- Val d'Or Location within Seberang Perai in Penang
- Coordinates: 5°14′44.6706″N 100°29′8.9304″E﻿ / ﻿5.245741833°N 100.485814000°E
- Country: Malaysia
- State: Penang
- City: Seberang Perai
- District: South Seberang Perai
- Time zone: UTC+8 (MST)
- • Summer (DST): Not observed
- Postal code: 14200

= Val d'Or, Penang =

Val d'Or is a residential neighbourhood within the city of Seberang Perai in the Malaysian state of Penang. The mainly agricultural area is located between Simpang Ampat to the north and Sungai Bakap to the south, both of which are also within the South Seberang Perai District.

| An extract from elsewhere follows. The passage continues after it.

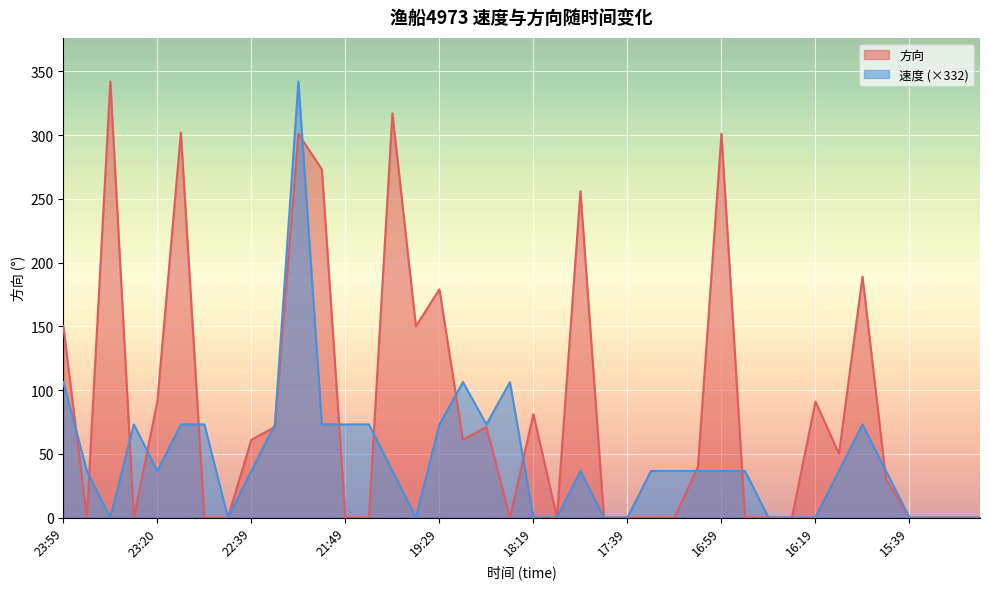

What is the difference between the highest and lowest values at 21:59?

200.0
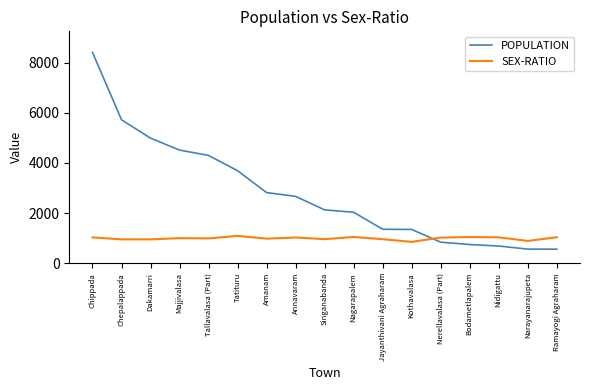

Which series has the largest range (max minus min)?

POPULATION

Jalan Valdor serves as the main thoroughfare within the town, with the southern end of the road connecting with Federal Route 1, which runs the length of western Peninsular Malaysia.

== Etymology ==
In French, Val d'Or meant a valley of gold. The town of Val d'Or had a French connection in the mid-19th century, when two Frenchmen arrived and set up an agricultural estate within the town.

== History ==
In the mid-19th century, a Frenchman by the name of Donnadieu arrived at what is now Val d'Or. He subsequently established a sugar cane plantation at the area, and was later joined by a second Frenchman, Leopold Chasseriau. However, Donnadieu came to a tragic end when he was murdered by unknown assassins.

Meanwhile, in 1852, Kee Lye Huat, an ethnic Chinese, landed in Province Wellesley (now Seberang Perai). Starting out as a coolie, he gradually became a successful sugar planter and the owner of the Val d'Or sugar cane estate; he is now credited as the founder of the town. Kee also played an instrumental role in the development of nearby Sungai Bakap. In 1872, he established the Kee Poh Huat Kongsi in Sungai Bakap, where his descendants still reside to this day.

== Education ==
Val d'Or is home to a Chinese primary school and a high school, SJKC Valdor and SMK Valdor, respectively

== Transportation ==
Val d'Or is accessible via either the North–South Expressway's Jawi Interchange (Exit 156) or Bukit Tambun Interchange (Exit 158). Federal Route 1 links both interchanges with the town.